After two years of such experiences I stopped dating. I couldn’t find single men of color, so I redesigned my life to find other pathways to happiness. I started gardening, took my first international trip, and reconnected with college friends.
Three years ago, I started dating someone who’d recently been hired at my institution. Last year I sold the house I bought and moved in with him. We are building a home on 35 acres in rural Colorado, an hour from Colorado Springs. I take horseback-riding lessons, and my partner, who is black, is an apprentice falconer. We hope to raise chickens and goats, and maybe, one day, to start a vineyard.

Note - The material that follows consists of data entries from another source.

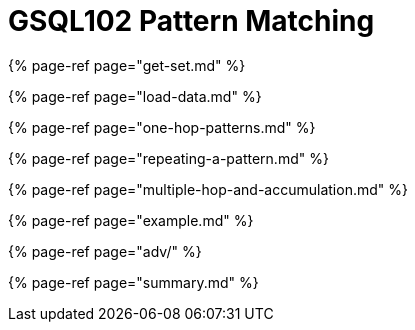 = GSQL102 Pattern Matching
:description: A guide to GSQL's multi-hop SELECT statements which make it convenient to express pattern-matching queries.

{% page-ref page="get-set.md" %}

{% page-ref page="load-data.md" %}

{% page-ref page="one-hop-patterns.md" %}

{% page-ref page="repeating-a-pattern.md" %}

{% page-ref page="multiple-hop-and-accumulation.md" %}

{% page-ref page="example.md" %}

{% page-ref page="adv/" %}

{% page-ref page="summary.md" %}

People ask me why I am willing to live an hour from my job in a conservative rural town, surrounded by nothing but the outdoors. I tell them that moving away from another conservative city — where I’ve been called the N-word and worse, had my life threatened three times by white men, been discriminated against by real-estate agents, and been unable to get my hair done, and where I have no family — feels like the opportunity of a lifetime. At least in my new home, I will have the space to get away from those who would prefer I not be there. Many of my colleagues think that I will regret living “so far away” and being “alone.” I tell them that as a black woman in Colorado Springs, I am always alone.
Having 35 acres of refuge will allow me to continue to do the work I love, at an institution I love, while not always having to fight for my humanity as a black face in a white space.
Manya Whitaker is an assistant professor of education at Colorado College who writes regularly for The Chronicle about early-career issues in academe.